#### Directions for this task:
Only one stretch of the records below is wanted: the lines from the one holding "Plus de solutions" through the one holding "entreprises et collectivités". Return it exactly, both ends included.

#### Supplied material:
-=-=-
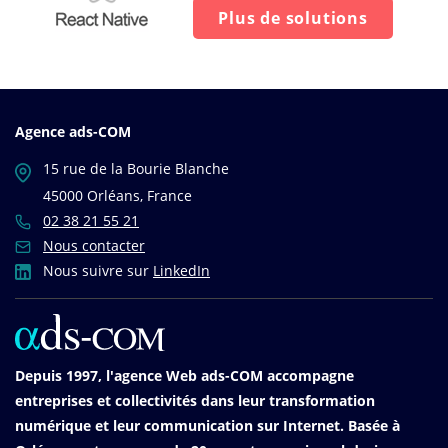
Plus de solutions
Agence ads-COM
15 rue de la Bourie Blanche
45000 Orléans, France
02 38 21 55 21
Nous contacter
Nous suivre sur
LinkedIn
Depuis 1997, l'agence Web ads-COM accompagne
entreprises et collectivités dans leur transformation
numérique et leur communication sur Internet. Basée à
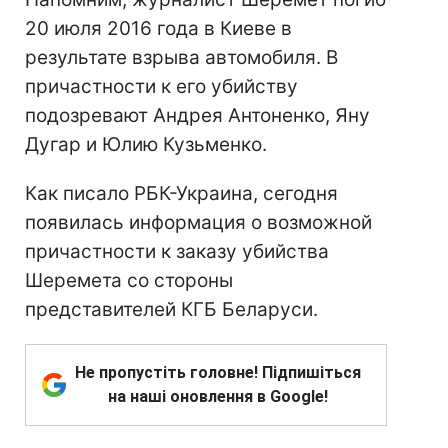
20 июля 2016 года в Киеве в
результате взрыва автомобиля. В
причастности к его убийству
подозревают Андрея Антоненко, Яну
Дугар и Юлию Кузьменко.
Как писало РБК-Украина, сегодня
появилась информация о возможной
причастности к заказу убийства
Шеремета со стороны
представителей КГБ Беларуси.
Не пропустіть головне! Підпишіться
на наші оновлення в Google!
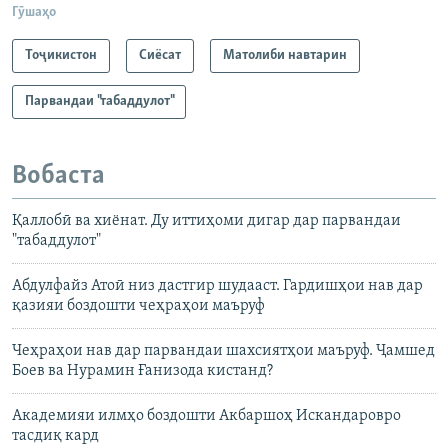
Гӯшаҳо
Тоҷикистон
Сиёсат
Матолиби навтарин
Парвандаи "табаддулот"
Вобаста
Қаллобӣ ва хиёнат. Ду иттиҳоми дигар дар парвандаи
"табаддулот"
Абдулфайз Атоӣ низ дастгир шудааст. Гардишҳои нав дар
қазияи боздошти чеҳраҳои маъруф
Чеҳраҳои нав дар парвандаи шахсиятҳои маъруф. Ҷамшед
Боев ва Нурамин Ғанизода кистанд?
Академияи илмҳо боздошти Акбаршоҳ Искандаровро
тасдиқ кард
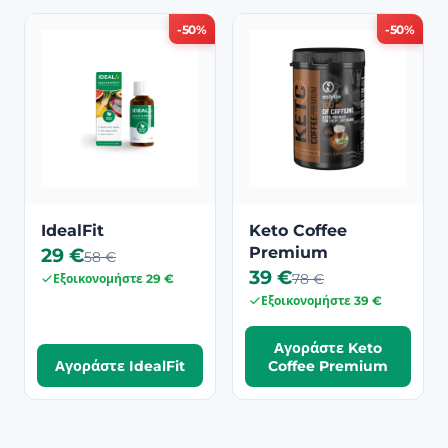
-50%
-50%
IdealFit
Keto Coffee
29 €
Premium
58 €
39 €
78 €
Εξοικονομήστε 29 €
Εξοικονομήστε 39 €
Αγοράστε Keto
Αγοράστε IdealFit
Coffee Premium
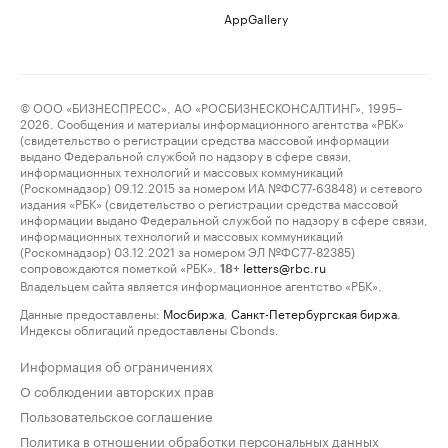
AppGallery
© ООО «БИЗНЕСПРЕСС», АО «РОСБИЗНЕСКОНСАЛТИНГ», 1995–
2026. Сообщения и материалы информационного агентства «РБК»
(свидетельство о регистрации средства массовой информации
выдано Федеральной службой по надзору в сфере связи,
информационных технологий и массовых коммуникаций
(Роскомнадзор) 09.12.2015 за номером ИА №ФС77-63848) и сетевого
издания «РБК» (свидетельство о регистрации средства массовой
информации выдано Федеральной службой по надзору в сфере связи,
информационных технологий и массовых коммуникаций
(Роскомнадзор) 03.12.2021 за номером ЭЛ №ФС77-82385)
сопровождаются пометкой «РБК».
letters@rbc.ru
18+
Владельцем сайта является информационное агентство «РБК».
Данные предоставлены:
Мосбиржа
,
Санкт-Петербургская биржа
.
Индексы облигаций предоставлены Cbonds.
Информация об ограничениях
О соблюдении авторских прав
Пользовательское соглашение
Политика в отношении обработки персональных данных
-=-=-
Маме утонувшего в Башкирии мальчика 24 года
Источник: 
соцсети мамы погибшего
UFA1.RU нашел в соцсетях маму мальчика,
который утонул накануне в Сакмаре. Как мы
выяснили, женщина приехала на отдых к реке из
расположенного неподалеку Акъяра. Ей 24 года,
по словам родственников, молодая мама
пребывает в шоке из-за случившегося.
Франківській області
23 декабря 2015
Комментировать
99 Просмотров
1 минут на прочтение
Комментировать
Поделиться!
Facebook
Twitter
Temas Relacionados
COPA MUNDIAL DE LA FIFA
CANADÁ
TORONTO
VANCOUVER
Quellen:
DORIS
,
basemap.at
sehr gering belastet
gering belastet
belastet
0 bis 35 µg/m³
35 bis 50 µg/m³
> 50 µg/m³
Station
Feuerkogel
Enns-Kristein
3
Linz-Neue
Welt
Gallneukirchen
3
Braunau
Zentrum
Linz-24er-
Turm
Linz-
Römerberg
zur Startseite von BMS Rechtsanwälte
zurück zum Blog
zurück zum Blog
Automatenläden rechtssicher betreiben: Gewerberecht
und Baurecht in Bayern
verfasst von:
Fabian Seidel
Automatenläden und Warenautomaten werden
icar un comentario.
-=-=-
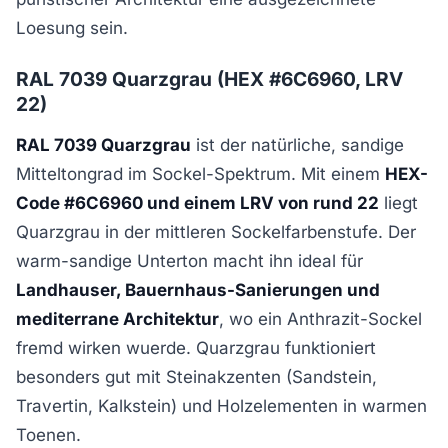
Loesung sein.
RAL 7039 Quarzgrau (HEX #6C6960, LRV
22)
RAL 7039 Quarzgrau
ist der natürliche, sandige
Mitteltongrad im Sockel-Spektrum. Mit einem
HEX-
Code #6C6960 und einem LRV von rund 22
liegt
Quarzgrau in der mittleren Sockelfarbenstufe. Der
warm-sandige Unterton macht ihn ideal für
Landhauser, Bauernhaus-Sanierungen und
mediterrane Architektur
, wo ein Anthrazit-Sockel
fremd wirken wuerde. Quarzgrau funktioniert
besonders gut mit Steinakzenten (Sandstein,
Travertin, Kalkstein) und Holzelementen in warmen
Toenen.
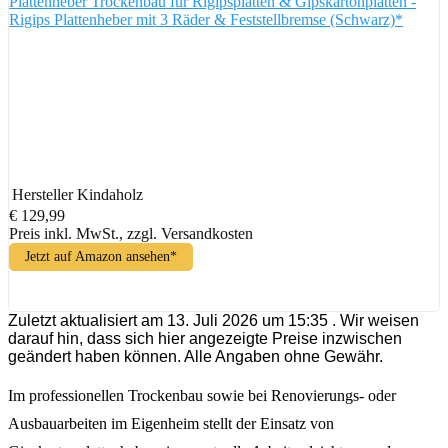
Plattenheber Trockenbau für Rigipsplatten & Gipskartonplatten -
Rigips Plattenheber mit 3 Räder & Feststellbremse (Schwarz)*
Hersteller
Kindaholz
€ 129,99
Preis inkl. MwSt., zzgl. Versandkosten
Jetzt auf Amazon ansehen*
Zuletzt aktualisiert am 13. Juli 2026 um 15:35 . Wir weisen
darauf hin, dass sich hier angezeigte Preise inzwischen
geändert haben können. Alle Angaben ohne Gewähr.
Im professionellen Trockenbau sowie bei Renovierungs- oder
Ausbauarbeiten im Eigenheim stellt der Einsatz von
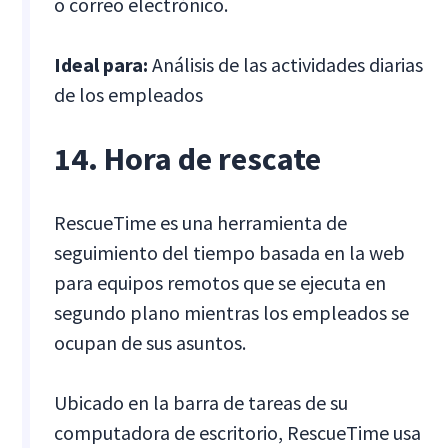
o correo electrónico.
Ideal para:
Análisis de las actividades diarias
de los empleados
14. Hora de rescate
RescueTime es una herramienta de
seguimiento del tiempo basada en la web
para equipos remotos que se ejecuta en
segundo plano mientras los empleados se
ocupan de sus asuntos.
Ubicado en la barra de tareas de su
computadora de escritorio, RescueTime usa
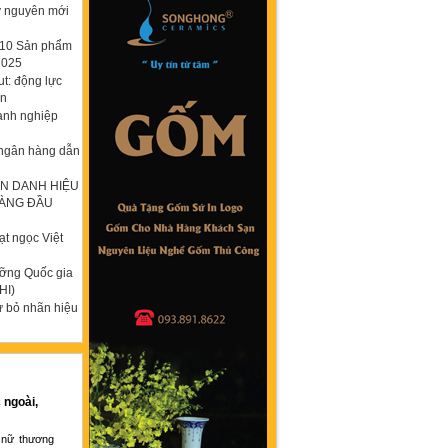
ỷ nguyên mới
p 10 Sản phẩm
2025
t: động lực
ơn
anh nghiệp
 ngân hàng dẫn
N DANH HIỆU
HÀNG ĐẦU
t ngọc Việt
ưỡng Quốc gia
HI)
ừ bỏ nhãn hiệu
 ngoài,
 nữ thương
-=-=-
#### The completed task:
Plus de solutions
Agence ads-COM
15 rue de la Bourie Blanche
45000 Orléans, France
02 38 21 55 21
Nous contacter
Nous suivre sur
LinkedIn
Depuis 1997, l'agence Web ads-COM accompagne
entreprises et collectivités dans leur transformation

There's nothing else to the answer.